ASSIGNMENT
Below is a block of records; reproduce all of them exactly and leave out any pictures.

Records from a collection
========
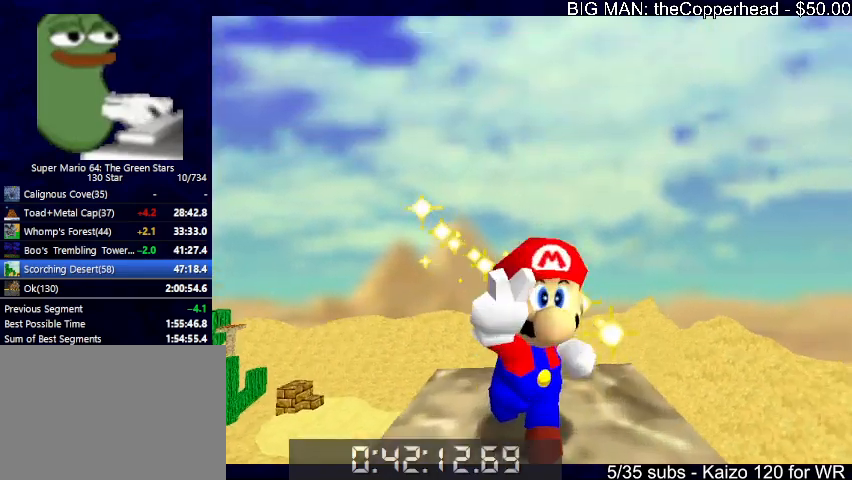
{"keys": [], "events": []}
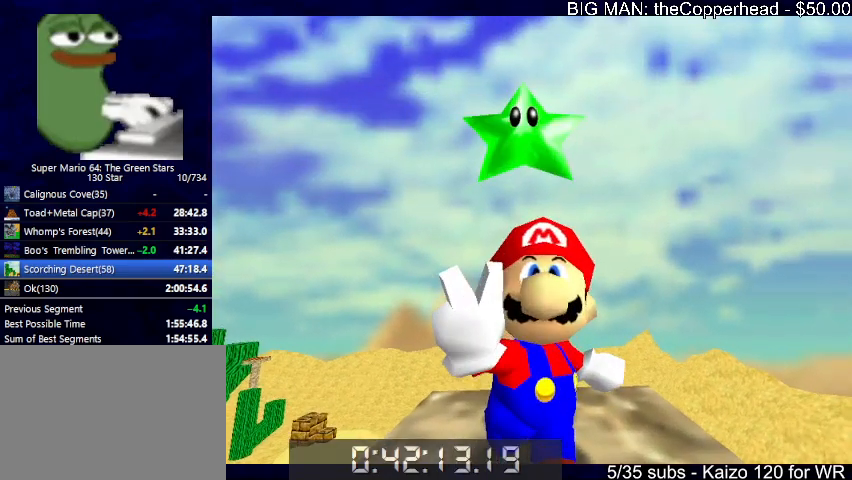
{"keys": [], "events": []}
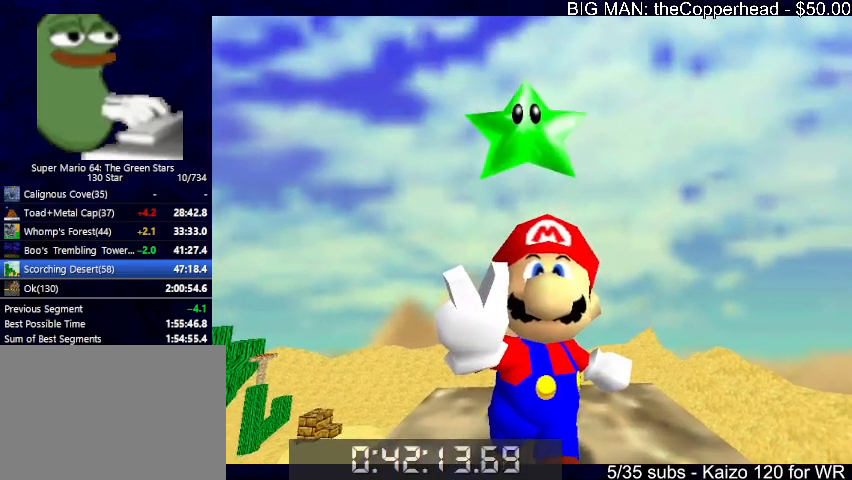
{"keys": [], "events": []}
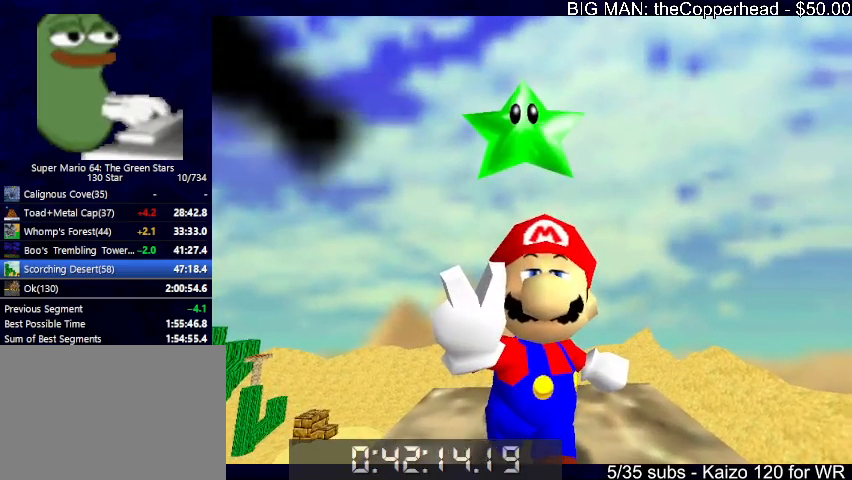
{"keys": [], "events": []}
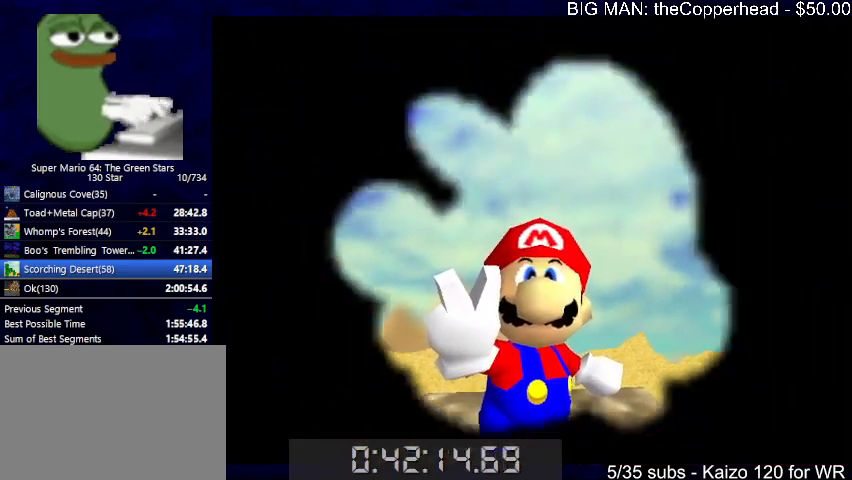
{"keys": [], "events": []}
========
TASK OUTPUT
{"keys": [], "events": []}
{"keys": [], "events": []}
{"keys": [], "events": []}
{"keys": [], "events": []}
{"keys": [], "events": []}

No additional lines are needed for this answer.